Once you find a line containing the word "right" in the entries below, copy it.

→ **Information shown**
****************************************

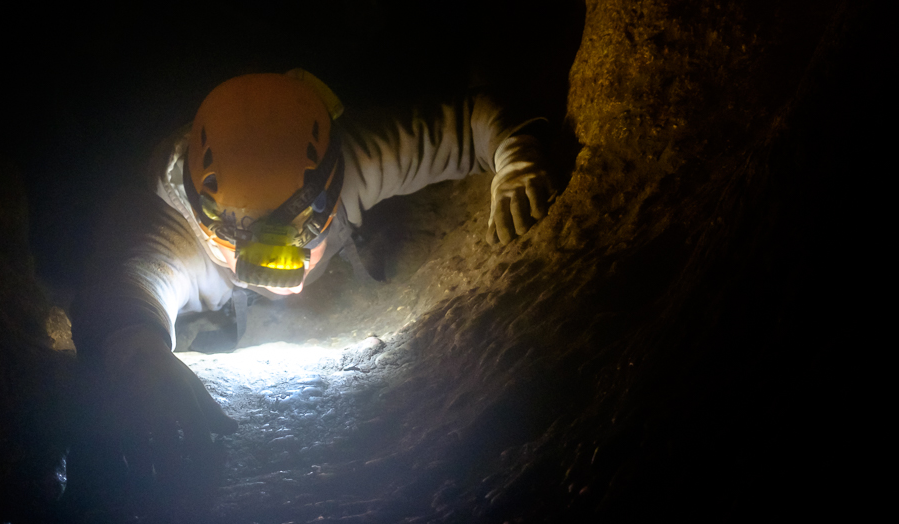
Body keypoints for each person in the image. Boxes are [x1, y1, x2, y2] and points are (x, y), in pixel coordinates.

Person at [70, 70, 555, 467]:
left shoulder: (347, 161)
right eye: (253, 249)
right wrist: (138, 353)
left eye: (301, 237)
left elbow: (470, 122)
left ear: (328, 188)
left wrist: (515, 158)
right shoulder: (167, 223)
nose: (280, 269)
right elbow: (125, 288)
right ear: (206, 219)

****************************************

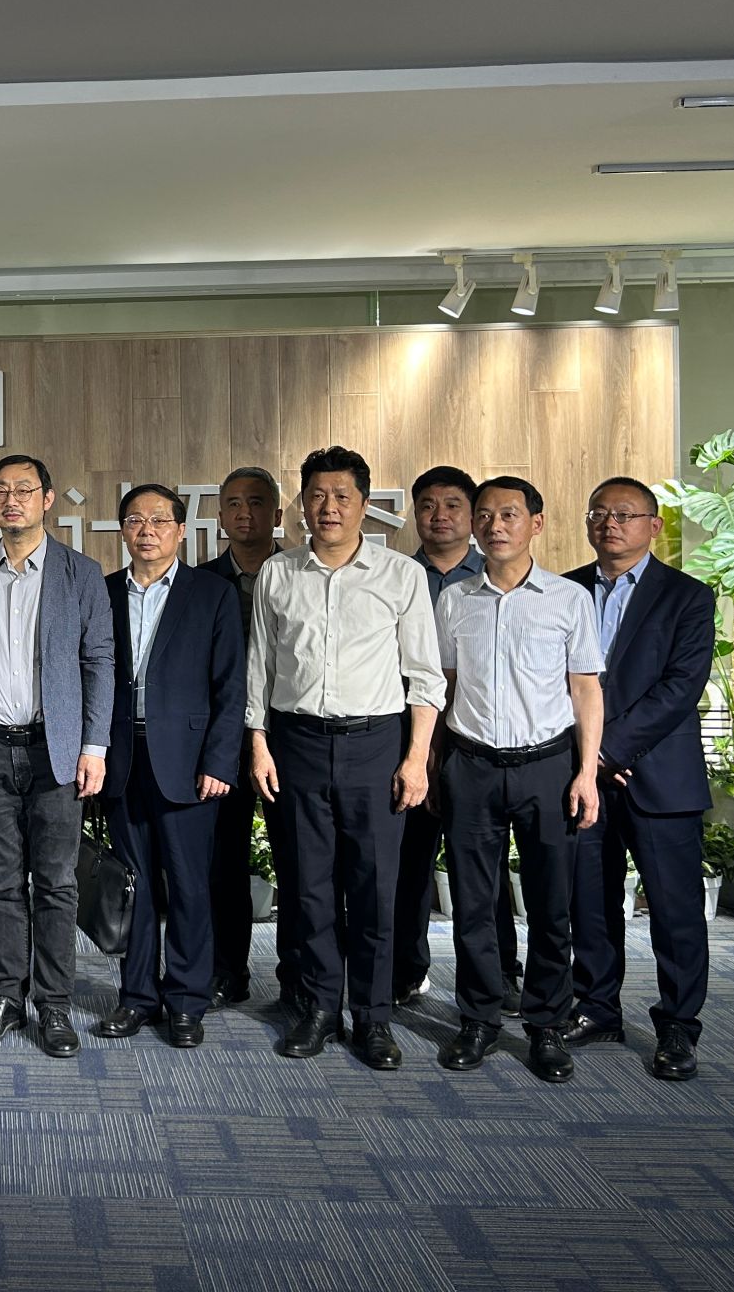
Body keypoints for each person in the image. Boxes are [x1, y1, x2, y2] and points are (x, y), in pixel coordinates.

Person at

****************************************

→ **Task result**
right eye: (253, 249)
right wrist: (138, 353)
right shoulder: (167, 223)
right elbow: (125, 288)
right ear: (206, 219)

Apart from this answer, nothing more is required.